Il était une fois le cinéma cette semaine rend également hommage à ce cinéma à vocation "pédagogique" : un cinéma doté d’une mission d’enseignement, qui sait mettre en lumière certains pans oubliés du décor :
Haïti chérie, fiction de Claudio Del Punta d’un ultra-réalisme qui n’est pas sans rappeler le long-métrage palmé de Laurent Cantet, révèle au public le sort cruel des immigrés haïtiens de République Dominicaine.
Française, de Souad El-Bouhati, réinterroge la question de l'intégration et de l'identité, à travers le personnage de Sofia, jeune d'origine maghrébine qui, forcée de vivre avec sa famille au Maroc, ne rêve plus que de retourner sur son sol natal : la France…

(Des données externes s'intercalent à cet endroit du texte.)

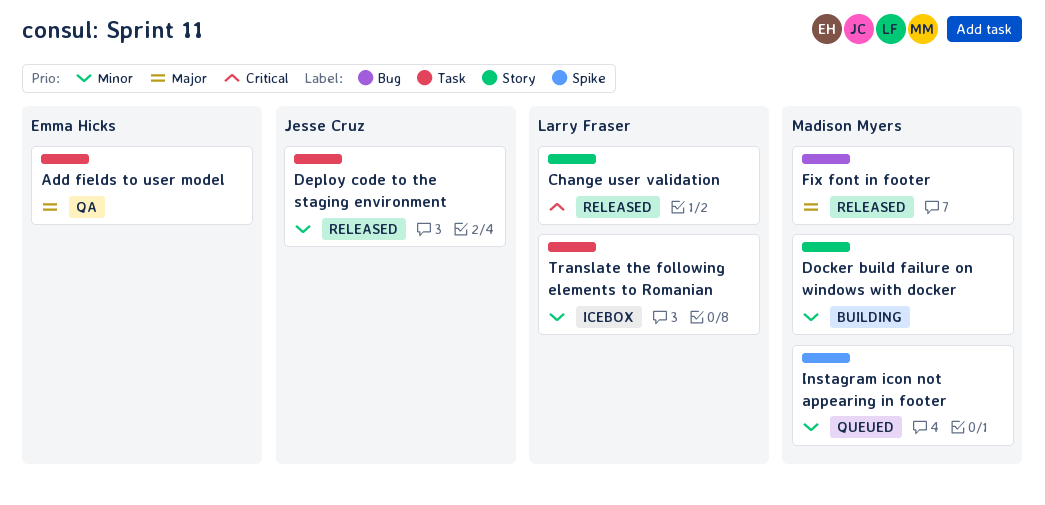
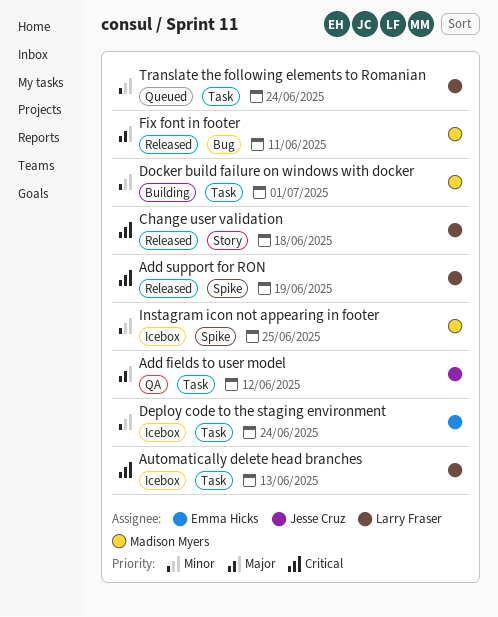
Add fields to user model, owner: Emma Hicks -> Jesse Cruz
Add support for RON: none -> present
Automatically delete head branches: none -> present
Deploy code to the staging environment, status: Released -> Icebox
Deploy code to the staging environment, owner: Jesse Cruz -> Emma Hicks
Docker build failure on windows with docker, label: Story -> Task
Instagram icon not appearing in footer, status: Queued -> Icebox
Translate the following elements to Romanian, status: Icebox -> Queued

Bien sûr, les salles nous réservent également quelques plaisirs plus légers, tels que le documentaire consacré au légendaire footballeur
Maradona, par Emir Kusturica, ou la poursuite sur grand écran des romances urbaines des quatre new-yorkaises de
Sex and the City.
Belle occasion de faire le point sur le phénomène d'abord télévisuel, puis généralisé, des séries : "
HBO VS SHOWTIME : le combat pour l'innovation" s'intéresse à la compétiton acharnée entre certaines chaînes télévisées américaines dans la diffusion de séries ; "
Le phénomène "séries", naissance d'une passion" fait le point sur l'engouement récent suscité par cet objet audiovisuel ; "
Séries en force et force(s) des séries" revient sur certaines des séries les plus marquantes de ces dernières années, alors que "
In the mood for women : pourquoi les filles font leur cinéma (en série)" analyse le succès de la gente féminine à travers les séries les plus populaires... Enfin, "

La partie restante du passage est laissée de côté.